“It’s here and it works.” A great deal lies behind the simple words with which Gérald Roden, de Grisogono Chief Executive, introduced the Otturatore, which of course he wore on his wrist. “Last September, we were forced to reconsider how we worked within the atelier, which now employs watchmakers from BNB and Patek Philippe,” he continued. “And we succeeded. It’s no secret: de Grisogono used to work with outside constructors for its timepieces, such as Jean-François Mojon for the Meccanico dg with its dual analogue and digital display. Now things have changed with the Otturatore, whose movement was designed, manufactured and assembled in-house. De Grisogono needed to assert itself as a legitimate watchmaker, as watches account for 40% of its revenue. This is, without a shadow of a doubt, an important stage.”

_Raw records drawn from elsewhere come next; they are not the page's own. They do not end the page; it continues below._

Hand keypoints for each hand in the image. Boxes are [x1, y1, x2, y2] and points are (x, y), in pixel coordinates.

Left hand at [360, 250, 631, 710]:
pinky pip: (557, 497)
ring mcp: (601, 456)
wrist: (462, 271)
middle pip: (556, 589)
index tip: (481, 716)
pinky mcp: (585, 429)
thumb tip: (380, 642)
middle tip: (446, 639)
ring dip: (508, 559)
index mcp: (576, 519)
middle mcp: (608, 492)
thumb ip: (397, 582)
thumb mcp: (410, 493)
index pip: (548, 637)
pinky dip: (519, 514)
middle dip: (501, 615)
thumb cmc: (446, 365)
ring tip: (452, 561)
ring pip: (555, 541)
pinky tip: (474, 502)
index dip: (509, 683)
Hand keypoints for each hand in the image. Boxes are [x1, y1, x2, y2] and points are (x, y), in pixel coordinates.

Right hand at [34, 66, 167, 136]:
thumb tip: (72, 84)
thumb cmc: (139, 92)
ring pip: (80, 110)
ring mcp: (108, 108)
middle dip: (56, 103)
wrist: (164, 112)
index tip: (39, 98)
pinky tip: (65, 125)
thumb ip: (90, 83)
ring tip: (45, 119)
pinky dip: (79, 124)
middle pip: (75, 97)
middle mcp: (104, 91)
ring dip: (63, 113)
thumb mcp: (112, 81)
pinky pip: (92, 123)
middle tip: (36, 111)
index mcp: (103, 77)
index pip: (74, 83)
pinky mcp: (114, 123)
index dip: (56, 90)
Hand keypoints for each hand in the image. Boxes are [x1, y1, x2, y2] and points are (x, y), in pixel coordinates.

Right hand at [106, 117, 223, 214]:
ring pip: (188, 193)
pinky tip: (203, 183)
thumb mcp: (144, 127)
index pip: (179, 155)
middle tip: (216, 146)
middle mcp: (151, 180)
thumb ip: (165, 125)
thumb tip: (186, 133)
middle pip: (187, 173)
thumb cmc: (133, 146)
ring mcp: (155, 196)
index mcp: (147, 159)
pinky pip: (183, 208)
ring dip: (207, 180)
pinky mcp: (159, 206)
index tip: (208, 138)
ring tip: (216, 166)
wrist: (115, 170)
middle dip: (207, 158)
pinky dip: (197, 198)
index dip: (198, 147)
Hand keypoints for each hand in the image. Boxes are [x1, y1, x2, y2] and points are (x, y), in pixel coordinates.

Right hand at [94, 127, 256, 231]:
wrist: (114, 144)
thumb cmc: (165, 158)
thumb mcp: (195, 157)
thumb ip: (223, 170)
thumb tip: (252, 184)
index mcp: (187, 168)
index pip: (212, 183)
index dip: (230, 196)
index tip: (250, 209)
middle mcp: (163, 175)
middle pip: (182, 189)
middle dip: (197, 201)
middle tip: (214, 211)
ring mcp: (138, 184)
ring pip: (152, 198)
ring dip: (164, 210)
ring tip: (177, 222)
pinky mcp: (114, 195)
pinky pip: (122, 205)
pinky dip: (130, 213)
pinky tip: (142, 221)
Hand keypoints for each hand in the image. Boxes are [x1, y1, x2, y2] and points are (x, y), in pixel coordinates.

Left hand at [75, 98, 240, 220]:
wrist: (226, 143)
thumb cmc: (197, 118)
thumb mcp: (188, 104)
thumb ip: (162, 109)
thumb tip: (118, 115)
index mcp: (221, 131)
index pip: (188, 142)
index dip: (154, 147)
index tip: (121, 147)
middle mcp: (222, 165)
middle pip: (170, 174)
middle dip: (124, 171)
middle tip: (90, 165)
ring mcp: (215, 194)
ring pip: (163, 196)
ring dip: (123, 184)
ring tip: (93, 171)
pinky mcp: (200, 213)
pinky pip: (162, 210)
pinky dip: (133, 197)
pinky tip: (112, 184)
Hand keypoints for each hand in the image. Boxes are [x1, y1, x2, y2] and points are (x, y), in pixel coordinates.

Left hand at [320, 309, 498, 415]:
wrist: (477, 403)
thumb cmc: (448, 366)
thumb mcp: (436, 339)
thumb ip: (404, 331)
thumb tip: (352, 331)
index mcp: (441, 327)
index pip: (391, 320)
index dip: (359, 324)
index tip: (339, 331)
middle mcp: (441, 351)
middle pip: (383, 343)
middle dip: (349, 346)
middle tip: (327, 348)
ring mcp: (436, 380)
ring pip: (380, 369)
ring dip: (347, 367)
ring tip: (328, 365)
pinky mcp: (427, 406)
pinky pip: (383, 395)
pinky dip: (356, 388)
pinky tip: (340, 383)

What a stage indeed, as the Otturatore features a most unusual complication. “We went against the grain of the current trend to flaunt complications like medals. The Otturatore functions with a mechanical sequential display. One press on the top pusher rotates the dial 90° to show the date, power reserve, seconds and moon phases, each in turn. The bottom pusher winds the barrel, which contains a 1.5-metre long spring, for the reserve power.”

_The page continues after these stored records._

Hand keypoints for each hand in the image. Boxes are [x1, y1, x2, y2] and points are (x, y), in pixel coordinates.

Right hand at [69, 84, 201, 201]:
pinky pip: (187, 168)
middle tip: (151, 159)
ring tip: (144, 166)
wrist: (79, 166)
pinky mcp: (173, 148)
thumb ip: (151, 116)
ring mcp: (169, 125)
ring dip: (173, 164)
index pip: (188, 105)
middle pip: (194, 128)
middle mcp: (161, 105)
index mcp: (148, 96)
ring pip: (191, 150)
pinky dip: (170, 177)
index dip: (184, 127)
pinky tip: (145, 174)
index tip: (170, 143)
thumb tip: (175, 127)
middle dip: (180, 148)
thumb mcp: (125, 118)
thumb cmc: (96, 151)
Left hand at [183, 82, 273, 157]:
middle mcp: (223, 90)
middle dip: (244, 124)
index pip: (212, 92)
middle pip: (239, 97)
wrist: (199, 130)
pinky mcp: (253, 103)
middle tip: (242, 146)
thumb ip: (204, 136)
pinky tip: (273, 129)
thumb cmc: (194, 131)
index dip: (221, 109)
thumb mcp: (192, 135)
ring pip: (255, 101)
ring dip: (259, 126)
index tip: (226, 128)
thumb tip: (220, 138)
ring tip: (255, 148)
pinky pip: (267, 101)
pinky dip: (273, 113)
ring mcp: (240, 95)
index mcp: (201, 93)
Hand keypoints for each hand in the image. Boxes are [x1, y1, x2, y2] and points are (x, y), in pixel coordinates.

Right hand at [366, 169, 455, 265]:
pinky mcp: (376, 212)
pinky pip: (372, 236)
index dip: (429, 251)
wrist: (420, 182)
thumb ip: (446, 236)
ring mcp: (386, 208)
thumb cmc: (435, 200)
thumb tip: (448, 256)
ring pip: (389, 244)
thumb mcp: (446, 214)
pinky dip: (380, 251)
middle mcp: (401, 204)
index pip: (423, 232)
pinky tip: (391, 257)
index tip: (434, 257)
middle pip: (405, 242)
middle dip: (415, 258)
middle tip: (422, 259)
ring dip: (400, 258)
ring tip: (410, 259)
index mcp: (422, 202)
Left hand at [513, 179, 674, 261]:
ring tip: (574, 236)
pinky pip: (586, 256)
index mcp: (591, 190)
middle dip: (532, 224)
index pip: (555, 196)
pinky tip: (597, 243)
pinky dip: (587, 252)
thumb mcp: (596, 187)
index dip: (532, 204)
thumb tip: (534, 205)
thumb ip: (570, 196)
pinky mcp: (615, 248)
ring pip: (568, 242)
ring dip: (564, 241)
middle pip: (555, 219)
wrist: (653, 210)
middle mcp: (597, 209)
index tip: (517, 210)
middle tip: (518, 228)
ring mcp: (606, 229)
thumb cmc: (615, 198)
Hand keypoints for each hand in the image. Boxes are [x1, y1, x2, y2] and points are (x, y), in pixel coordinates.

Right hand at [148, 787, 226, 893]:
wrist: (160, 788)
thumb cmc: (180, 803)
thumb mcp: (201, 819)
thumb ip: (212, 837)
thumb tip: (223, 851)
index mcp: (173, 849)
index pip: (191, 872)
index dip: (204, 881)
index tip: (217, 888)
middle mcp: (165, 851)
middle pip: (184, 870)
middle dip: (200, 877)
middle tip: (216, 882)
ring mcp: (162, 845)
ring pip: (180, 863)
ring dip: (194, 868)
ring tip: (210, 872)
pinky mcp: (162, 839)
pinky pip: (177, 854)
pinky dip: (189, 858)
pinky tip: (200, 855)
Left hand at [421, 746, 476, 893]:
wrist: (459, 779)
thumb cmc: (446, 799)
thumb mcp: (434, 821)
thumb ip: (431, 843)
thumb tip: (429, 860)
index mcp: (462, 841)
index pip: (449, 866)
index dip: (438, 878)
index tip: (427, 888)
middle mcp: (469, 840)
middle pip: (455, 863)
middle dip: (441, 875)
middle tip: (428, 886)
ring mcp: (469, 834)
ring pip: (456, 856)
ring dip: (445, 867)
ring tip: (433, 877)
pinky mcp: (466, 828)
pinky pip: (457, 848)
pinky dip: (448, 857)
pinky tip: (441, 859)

The movement’s tour de force is the incredible speed with which it rotates: a quarter-turn in 16 milliseconds, impossible to perceive with the naked eye. It is driven by a 9G force, equivalent to a car reaching 100 kph in 0.31 second, or a jet aircraft on take-off. The second mechanical feat is that the dial comes to a halt in exactly the right position, without the mechanism exploding.
Otturatore by Grisogono
Futuristic and classic
The Otturatore’s sequential display module accounts for 334 of the 574 components in the movement, which bears more than a passing resemblance to an engine block (the gears clearly suggest a car gearbox). “The level of difficulty involved in inventing the sequential display implied the use of sophisticated and innovative engineering techniques, in particular digital calculations and simulation. Without these techniques, we could never have hoped to achieve such a result.” This astonishing movement resides in a generously proportioned, rectangular case complete with two imposing pushers. The dial has an engine-turned Clou de Paris decoration and dauphine hands. Between classicism and futuristic fine watchmaking, de Grisogono has found its way.